*** Block opens ***

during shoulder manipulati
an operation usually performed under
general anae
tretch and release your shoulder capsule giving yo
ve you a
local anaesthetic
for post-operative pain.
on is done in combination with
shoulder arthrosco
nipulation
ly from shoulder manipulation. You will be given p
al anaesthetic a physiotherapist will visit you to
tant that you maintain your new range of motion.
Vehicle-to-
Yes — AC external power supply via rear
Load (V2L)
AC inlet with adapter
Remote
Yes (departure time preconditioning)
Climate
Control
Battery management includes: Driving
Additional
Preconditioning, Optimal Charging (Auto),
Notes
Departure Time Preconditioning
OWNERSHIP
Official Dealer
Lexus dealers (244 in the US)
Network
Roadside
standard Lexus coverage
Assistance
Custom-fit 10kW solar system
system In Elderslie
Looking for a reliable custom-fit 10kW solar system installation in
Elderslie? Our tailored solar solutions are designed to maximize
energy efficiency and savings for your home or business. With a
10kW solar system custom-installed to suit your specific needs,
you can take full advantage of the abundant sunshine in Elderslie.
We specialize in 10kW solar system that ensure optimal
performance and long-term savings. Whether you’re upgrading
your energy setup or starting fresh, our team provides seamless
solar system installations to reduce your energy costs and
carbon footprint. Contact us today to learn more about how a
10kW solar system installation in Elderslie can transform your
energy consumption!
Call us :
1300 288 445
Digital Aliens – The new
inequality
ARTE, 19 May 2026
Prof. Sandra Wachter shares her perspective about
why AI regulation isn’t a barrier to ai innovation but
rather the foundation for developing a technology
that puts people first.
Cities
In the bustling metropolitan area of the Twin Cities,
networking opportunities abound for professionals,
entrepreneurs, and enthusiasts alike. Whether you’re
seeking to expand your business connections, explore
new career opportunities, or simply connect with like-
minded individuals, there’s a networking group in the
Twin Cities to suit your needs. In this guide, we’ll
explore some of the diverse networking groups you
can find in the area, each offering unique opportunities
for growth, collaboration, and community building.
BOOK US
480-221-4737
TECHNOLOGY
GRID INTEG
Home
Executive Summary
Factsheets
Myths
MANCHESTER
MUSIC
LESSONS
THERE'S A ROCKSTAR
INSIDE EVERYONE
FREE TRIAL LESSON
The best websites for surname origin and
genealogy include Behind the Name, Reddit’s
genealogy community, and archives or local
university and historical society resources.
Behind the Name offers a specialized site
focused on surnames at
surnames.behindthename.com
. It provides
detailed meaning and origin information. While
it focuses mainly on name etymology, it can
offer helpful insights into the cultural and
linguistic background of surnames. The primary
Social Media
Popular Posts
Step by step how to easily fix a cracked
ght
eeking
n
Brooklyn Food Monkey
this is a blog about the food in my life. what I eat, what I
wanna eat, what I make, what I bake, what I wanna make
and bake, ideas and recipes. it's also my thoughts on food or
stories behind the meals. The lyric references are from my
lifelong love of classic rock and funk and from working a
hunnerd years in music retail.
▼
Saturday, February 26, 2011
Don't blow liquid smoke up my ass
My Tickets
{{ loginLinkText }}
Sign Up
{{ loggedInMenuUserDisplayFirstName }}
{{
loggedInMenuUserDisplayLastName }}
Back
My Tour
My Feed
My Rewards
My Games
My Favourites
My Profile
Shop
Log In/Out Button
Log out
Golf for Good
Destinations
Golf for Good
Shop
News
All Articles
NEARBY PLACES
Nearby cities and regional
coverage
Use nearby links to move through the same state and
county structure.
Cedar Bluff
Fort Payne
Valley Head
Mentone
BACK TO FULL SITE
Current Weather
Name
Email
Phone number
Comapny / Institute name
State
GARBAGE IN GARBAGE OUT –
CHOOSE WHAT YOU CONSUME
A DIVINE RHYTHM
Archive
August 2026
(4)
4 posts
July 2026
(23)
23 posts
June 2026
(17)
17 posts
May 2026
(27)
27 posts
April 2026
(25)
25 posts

*** Block closes ***

- TASK REQUIREMENTS
Should a line in the material contain "Twin", copy it.

- ANSWER
In the bustling metropolitan area of the Twin Cities,
Twin Cities to suit your needs. In this guide, we’ll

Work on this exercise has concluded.